SUPPLIED DATA:
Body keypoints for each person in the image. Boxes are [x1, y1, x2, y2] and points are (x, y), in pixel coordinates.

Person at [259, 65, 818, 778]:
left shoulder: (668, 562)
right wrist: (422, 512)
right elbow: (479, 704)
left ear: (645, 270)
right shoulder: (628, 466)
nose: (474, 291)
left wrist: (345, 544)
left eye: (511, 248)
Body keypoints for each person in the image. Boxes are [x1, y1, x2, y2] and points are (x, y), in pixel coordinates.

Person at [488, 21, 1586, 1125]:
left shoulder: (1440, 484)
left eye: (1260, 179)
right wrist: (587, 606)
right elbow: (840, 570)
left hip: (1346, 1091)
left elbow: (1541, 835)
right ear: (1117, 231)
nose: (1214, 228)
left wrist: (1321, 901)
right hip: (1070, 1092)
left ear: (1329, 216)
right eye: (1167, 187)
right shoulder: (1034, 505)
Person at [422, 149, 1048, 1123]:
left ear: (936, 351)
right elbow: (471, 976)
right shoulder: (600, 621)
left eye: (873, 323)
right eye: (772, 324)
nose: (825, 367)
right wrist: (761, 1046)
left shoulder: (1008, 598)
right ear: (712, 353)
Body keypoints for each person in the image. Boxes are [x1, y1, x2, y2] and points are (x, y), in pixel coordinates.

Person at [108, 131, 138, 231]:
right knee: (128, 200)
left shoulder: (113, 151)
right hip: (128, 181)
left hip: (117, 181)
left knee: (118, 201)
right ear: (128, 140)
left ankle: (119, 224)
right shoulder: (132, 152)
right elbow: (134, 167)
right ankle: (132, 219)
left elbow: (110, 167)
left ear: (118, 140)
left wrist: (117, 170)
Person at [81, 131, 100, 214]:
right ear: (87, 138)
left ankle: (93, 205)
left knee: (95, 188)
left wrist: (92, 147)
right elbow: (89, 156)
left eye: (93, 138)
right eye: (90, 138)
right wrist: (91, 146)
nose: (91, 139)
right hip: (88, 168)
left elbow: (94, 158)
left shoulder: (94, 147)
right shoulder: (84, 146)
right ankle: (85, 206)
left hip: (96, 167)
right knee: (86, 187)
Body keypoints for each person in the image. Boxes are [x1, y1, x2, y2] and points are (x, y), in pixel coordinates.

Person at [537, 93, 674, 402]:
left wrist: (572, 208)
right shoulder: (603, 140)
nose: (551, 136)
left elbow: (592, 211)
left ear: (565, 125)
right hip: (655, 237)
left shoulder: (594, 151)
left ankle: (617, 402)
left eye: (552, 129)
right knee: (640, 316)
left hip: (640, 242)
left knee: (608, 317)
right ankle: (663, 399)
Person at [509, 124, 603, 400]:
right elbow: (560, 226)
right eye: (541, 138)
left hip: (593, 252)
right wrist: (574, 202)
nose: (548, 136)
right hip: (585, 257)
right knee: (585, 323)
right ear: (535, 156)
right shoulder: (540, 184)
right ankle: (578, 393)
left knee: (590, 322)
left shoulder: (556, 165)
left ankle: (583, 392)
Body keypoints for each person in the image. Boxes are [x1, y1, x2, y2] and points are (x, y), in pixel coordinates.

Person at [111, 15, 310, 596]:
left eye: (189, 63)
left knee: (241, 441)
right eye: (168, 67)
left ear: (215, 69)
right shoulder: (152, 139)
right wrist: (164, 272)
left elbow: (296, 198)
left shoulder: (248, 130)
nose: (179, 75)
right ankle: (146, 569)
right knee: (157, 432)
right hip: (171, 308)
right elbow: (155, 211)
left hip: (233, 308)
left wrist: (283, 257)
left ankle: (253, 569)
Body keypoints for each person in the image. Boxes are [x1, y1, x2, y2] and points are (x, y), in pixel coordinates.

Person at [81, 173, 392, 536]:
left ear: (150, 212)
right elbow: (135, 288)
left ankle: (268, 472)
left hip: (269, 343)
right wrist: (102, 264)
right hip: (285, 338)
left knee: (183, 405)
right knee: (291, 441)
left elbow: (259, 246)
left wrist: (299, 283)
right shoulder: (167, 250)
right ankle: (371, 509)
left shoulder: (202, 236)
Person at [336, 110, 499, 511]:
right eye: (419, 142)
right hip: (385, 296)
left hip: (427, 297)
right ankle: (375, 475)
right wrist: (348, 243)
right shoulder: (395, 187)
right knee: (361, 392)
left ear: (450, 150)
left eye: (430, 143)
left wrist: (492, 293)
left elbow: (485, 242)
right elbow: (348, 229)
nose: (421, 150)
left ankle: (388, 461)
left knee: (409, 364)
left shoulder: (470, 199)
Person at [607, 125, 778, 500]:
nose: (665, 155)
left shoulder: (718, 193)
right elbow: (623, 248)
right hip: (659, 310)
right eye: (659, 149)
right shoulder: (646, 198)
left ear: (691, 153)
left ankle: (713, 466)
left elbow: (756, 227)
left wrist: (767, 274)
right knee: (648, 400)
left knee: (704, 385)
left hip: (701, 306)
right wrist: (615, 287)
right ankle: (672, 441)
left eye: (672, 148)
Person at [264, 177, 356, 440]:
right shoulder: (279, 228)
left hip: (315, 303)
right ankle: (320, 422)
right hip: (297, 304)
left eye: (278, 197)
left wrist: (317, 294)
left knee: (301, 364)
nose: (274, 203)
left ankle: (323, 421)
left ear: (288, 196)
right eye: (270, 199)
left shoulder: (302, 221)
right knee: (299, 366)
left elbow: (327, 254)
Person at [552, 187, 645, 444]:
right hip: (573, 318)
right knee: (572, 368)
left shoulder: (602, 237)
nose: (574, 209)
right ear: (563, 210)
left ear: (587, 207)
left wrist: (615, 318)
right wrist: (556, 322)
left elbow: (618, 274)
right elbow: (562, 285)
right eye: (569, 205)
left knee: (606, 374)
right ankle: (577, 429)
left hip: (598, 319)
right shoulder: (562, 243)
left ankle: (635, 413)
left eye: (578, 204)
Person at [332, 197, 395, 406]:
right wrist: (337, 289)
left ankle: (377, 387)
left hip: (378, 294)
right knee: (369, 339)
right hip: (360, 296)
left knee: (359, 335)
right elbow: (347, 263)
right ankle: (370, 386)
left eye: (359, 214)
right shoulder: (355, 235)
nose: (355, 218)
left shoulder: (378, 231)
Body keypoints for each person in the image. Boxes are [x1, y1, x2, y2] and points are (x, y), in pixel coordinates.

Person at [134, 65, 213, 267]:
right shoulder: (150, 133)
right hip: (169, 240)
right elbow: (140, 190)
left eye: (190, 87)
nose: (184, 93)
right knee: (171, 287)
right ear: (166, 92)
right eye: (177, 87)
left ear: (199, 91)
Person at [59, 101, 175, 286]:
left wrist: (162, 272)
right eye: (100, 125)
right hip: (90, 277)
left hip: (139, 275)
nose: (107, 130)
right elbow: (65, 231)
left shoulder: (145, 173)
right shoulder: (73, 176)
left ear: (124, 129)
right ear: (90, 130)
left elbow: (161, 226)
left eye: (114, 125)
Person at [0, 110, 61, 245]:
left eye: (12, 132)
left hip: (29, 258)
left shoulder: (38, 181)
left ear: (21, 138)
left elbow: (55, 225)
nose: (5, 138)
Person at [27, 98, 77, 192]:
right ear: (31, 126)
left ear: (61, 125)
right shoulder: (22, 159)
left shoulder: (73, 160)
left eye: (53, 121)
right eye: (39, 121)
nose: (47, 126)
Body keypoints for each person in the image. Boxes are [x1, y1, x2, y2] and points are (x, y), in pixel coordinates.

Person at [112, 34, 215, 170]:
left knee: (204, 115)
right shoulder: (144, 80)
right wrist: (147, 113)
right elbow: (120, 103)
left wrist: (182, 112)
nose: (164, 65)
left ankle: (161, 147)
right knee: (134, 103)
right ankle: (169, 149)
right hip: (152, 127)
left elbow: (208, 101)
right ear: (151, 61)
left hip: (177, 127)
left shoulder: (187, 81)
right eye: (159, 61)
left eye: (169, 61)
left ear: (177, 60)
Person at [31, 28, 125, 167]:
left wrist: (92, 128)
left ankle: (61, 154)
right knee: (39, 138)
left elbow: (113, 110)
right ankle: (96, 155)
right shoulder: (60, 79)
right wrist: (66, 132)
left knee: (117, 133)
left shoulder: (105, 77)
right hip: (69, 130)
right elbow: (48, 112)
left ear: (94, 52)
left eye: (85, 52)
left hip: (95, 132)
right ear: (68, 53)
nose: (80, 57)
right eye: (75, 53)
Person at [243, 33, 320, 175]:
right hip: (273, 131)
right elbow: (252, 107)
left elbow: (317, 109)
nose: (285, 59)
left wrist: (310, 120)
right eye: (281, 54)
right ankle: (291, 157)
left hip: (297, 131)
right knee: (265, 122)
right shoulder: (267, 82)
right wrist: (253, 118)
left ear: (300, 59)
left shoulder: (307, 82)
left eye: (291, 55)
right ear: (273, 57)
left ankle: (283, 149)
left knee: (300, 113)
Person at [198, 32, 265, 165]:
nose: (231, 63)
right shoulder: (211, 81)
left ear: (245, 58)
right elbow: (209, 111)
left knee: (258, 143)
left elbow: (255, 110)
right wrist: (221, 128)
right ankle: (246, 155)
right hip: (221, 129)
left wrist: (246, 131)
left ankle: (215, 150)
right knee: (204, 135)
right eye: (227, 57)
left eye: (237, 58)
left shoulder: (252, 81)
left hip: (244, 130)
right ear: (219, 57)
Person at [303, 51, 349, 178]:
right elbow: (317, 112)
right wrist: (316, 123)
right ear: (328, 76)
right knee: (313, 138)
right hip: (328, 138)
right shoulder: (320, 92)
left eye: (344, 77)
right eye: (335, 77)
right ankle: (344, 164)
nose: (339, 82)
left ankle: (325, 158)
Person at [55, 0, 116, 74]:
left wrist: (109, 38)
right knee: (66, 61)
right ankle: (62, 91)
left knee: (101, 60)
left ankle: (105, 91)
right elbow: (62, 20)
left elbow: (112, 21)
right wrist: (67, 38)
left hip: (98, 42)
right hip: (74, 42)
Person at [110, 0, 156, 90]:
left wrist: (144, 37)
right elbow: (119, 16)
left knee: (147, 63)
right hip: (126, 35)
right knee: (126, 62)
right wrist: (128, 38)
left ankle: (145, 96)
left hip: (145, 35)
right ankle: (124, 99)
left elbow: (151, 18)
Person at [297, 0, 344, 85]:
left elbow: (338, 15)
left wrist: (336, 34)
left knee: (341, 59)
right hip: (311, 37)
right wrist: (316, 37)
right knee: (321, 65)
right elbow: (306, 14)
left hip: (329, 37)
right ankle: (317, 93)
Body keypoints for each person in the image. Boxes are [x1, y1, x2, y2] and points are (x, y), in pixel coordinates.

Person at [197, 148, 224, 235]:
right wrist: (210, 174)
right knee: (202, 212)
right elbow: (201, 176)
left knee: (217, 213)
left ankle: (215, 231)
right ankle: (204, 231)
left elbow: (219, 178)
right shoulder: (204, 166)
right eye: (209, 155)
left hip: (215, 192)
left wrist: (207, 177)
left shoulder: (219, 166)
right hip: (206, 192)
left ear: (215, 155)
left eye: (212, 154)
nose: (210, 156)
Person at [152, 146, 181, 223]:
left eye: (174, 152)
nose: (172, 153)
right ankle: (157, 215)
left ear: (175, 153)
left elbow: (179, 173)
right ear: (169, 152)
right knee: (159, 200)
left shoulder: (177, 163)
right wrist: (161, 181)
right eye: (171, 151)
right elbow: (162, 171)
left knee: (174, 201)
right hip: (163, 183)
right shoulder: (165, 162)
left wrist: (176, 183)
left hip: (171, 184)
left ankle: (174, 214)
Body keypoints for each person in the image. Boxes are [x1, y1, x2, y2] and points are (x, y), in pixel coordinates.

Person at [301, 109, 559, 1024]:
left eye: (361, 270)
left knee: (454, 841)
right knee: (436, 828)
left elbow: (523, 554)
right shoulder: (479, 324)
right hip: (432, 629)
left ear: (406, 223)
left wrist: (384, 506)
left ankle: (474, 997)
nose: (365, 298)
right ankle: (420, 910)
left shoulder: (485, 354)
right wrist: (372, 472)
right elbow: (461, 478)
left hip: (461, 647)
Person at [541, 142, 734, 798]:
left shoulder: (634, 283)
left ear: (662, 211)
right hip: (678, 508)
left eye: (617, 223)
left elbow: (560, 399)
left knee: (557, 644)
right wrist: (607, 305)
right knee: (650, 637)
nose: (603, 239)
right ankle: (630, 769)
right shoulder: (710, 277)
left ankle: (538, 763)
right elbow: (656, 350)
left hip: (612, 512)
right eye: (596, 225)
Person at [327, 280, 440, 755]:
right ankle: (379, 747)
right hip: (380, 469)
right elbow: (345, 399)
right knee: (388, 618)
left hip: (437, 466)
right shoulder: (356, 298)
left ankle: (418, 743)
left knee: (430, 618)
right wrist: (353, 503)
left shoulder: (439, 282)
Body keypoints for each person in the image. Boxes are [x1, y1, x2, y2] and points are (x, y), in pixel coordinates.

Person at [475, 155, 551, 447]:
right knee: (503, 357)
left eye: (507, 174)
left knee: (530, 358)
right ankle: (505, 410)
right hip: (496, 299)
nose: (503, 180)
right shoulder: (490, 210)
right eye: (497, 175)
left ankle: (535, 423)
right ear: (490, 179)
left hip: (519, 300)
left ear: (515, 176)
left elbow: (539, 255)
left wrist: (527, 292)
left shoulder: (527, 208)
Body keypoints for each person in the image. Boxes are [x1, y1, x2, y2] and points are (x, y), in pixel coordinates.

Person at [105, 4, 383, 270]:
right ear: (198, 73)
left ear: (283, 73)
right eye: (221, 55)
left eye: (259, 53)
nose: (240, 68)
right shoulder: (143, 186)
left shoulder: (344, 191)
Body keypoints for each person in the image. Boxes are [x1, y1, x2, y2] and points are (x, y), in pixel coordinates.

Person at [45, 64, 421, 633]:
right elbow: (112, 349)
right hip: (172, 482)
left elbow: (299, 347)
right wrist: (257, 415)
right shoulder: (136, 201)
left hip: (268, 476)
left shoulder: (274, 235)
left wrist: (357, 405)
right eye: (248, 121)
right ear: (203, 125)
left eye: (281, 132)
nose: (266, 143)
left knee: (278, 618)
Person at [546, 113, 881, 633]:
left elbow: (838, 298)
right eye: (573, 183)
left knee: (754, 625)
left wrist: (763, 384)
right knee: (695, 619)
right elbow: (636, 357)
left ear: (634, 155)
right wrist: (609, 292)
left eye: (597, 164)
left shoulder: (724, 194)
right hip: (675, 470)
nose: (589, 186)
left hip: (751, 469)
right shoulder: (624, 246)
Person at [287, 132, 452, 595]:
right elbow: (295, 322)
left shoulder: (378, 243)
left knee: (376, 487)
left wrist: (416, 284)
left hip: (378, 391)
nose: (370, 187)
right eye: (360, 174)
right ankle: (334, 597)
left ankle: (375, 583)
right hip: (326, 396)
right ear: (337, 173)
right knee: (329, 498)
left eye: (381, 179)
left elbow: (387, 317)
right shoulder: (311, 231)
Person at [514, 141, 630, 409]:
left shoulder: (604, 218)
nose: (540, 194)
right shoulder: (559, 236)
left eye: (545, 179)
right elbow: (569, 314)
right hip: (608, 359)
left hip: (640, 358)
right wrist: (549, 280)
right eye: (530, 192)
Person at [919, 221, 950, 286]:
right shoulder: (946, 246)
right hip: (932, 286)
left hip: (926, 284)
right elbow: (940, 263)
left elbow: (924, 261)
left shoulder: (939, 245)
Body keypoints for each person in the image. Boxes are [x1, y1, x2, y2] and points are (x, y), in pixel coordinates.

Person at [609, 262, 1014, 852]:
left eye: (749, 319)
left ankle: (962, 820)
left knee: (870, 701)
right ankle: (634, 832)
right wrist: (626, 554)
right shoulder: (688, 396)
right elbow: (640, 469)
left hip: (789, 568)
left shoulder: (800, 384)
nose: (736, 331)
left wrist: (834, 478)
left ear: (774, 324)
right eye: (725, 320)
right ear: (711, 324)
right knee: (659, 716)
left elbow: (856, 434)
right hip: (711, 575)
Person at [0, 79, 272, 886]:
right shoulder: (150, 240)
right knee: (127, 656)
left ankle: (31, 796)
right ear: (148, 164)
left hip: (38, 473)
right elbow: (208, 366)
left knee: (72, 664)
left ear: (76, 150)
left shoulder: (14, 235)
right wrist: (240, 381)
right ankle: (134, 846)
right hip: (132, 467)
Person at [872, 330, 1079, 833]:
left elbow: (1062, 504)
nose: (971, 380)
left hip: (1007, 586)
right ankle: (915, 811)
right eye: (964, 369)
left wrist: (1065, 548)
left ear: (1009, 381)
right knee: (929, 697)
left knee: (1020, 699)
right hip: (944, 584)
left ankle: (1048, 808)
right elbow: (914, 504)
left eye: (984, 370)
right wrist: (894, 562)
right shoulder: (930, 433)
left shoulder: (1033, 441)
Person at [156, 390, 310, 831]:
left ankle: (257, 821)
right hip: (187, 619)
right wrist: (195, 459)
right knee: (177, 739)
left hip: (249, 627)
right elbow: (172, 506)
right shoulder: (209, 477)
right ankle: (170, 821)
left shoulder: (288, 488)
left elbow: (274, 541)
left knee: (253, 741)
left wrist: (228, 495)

WHAT YOU NEED TO DO:
All lines above between those holding "left knee: (409, 364)" and "left elbow: (756, 227)", inclusive, must be set down unchanged, and no other line may be included.

SOLUTION TO THIS TASK:
left knee: (409, 364)
left shoulder: (470, 199)
Person at [607, 125, 778, 500]:
nose: (665, 155)
left shoulder: (718, 193)
right elbow: (623, 248)
right hip: (659, 310)
right eye: (659, 149)
right shoulder: (646, 198)
left ear: (691, 153)
left ankle: (713, 466)
left elbow: (756, 227)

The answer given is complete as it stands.